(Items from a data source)
* * * * * * * * *

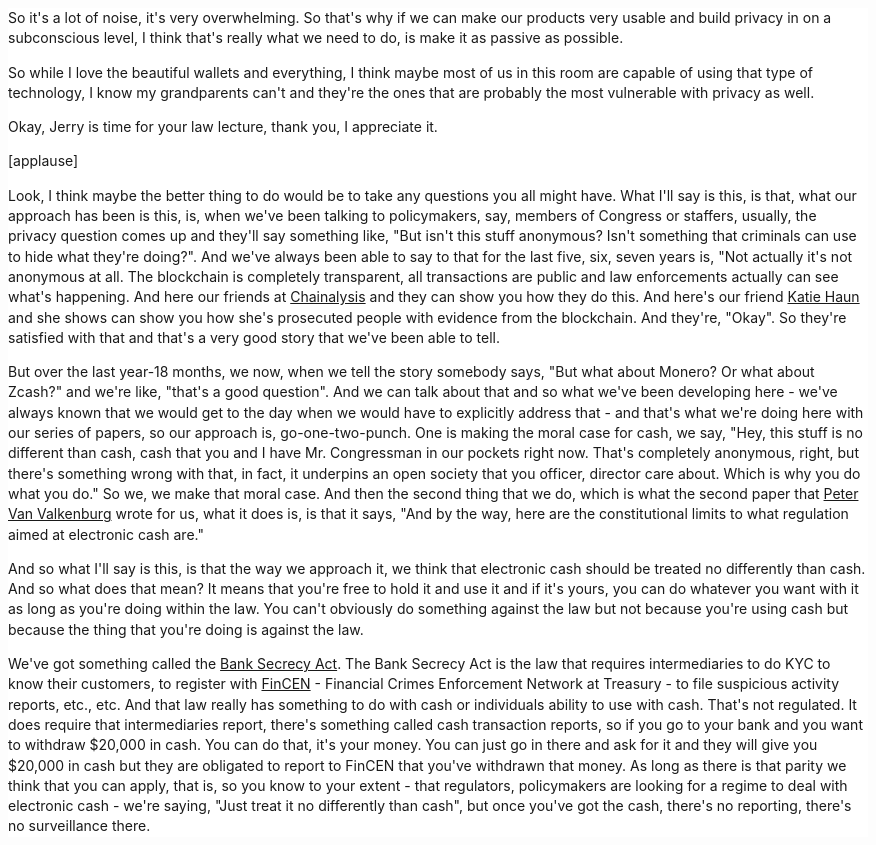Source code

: So it's a lot of noise, it's very overwhelming. So that's why if we can make our products very usable and build privacy in on a subconscious level, I think that's really what we need to do, is make it as passive as possible. 

So while I love the beautiful wallets and everything, I think maybe most of us in this room are capable of using that type of technology, I know my grandparents can't and they're the ones that are probably the most vulnerable with privacy as well. 

Okay, Jerry is time for your law lecture, thank you, I appreciate it.

[applause]

Look, I think maybe the better thing to do would be to take any questions you all might have. What I'll say is this, is that, what our approach has been is this, is, when we've been talking to policymakers, say, members of Congress or staffers, usually, the privacy question comes up and they'll say something like, "But isn't this stuff anonymous? Isn't something that criminals can use to hide what they're doing?". And we've always been able to say to that for the last five, six, seven years is, "Not actually it's not anonymous at all. The blockchain is completely transparent, all transactions are public and law enforcements actually can see what's happening. And here our friends at [Chainalysis](https://www.chainalysis.com/) and they can show you how they do this. And here's our friend [Katie Haun](https://a16z.com/author/katie-haun/) and she shows can show you how she's prosecuted people with evidence from the blockchain. And they're, "Okay". So they're satisfied with that and that's a very good story that we've been able to tell.

But over the last year-18 months, we now, when we tell the story somebody says, "But what about Monero? Or what about Zcash?" and we're like, "that's a good question". And we can talk about that and so what we've been developing here - we've always known that we would get to the day when we would have to explicitly address that - and that's what we're doing here with our series of papers, so our approach is, go-one-two-punch. One is making the moral case for cash, we say, "Hey, this stuff is no different than cash, cash that you and I have Mr. Congressman in our pockets right now. That's completely anonymous, right, but there's something wrong with that, in fact, it underpins an open society that you officer, director care about. Which is why you do what you do." So we, we make that moral case. And then the second thing that we do, which is what the second paper that [Peter Van Valkenburg](https://twitter.com/valkenburgh?lang=en) wrote for us, what it does is, is that it says, "And by the way, here are the constitutional limits to what regulation aimed at electronic cash are." 

And so what I'll say is this, is that the way we approach it, we think that electronic cash should be treated no differently than cash. And so what does that mean? It means that you're free to hold it and use it and if it's yours, you can do whatever you want with it as long as you're doing within the law. You can't obviously do something against the law but not because you're using cash but because the thing that you're doing is against the law.

We've got something called the [Bank Secrecy Act](https://www.occ.treas.gov/topics/compliance-bsa/bsa/index-bsa.html). The Bank Secrecy Act is the law that requires intermediaries to do KYC to know their customers, to register with [FinCEN](https://www.fincen.gov/) - Financial Crimes Enforcement Network at Treasury - to file suspicious activity reports, etc., etc. And that law really has something to do with cash or individuals ability to use with cash. That's not regulated. It does require that intermediaries report, there's something called cash transaction reports, so if you go to your bank and you want to withdraw $20,000 in cash. You can do that, it's your money. You can just go in there and ask for it and they will give you $20,000 in cash but they are obligated to report to FinCEN that you've withdrawn that money. As long as there is that parity we think that you can apply, that is, so you know to your extent - that regulators, policymakers are looking for a regime to deal with electronic cash - we're saying, "Just treat it no differently than cash", but once you've got the cash, there's no reporting, there's no surveillance there.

* * * * * * * * *

Revise the text of all the items above so that every "privacy" becomes "confidentiality" and nothing else changes, and leave the pictures out of your answer.

*Exercise solution*
Source code

: So it's a lot of noise, it's very overwhelming. So that's why if we can make our products very usable and build confidentiality in on a subconscious level, I think that's really what we need to do, is make it as passive as possible. 

So while I love the beautiful wallets and everything, I think maybe most of us in this room are capable of using that type of technology, I know my grandparents can't and they're the ones that are probably the most vulnerable with confidentiality as well. 

Okay, Jerry is time for your law lecture, thank you, I appreciate it.

[applause]

Look, I think maybe the better thing to do would be to take any questions you all might have. What I'll say is this, is that, what our approach has been is this, is, when we've been talking to policymakers, say, members of Congress or staffers, usually, the confidentiality question comes up and they'll say something like, "But isn't this stuff anonymous? Isn't something that criminals can use to hide what they're doing?". And we've always been able to say to that for the last five, six, seven years is, "Not actually it's not anonymous at all. The blockchain is completely transparent, all transactions are public and law enforcements actually can see what's happening. And here our friends at [Chainalysis](https://www.chainalysis.com/) and they can show you how they do this. And here's our friend [Katie Haun](https://a16z.com/author/katie-haun/) and she shows can show you how she's prosecuted people with evidence from the blockchain. And they're, "Okay". So they're satisfied with that and that's a very good story that we've been able to tell.

But over the last year-18 months, we now, when we tell the story somebody says, "But what about Monero? Or what about Zcash?" and we're like, "that's a good question". And we can talk about that and so what we've been developing here - we've always known that we would get to the day when we would have to explicitly address that - and that's what we're doing here with our series of papers, so our approach is, go-one-two-punch. One is making the moral case for cash, we say, "Hey, this stuff is no different than cash, cash that you and I have Mr. Congressman in our pockets right now. That's completely anonymous, right, but there's something wrong with that, in fact, it underpins an open society that you officer, director care about. Which is why you do what you do." So we, we make that moral case. And then the second thing that we do, which is what the second paper that [Peter Van Valkenburg](https://twitter.com/valkenburgh?lang=en) wrote for us, what it does is, is that it says, "And by the way, here are the constitutional limits to what regulation aimed at electronic cash are." 

And so what I'll say is this, is that the way we approach it, we think that electronic cash should be treated no differently than cash. And so what does that mean? It means that you're free to hold it and use it and if it's yours, you can do whatever you want with it as long as you're doing within the law. You can't obviously do something against the law but not because you're using cash but because the thing that you're doing is against the law.

We've got something called the [Bank Secrecy Act](https://www.occ.treas.gov/topics/compliance-bsa/bsa/index-bsa.html). The Bank Secrecy Act is the law that requires intermediaries to do KYC to know their customers, to register with [FinCEN](https://www.fincen.gov/) - Financial Crimes Enforcement Network at Treasury - to file suspicious activity reports, etc., etc. And that law really has something to do with cash or individuals ability to use with cash. That's not regulated. It does require that intermediaries report, there's something called cash transaction reports, so if you go to your bank and you want to withdraw $20,000 in cash. You can do that, it's your money. You can just go in there and ask for it and they will give you $20,000 in cash but they are obligated to report to FinCEN that you've withdrawn that money. As long as there is that parity we think that you can apply, that is, so you know to your extent - that regulators, policymakers are looking for a regime to deal with electronic cash - we're saying, "Just treat it no differently than cash", but once you've got the cash, there's no reporting, there's no surveillance there.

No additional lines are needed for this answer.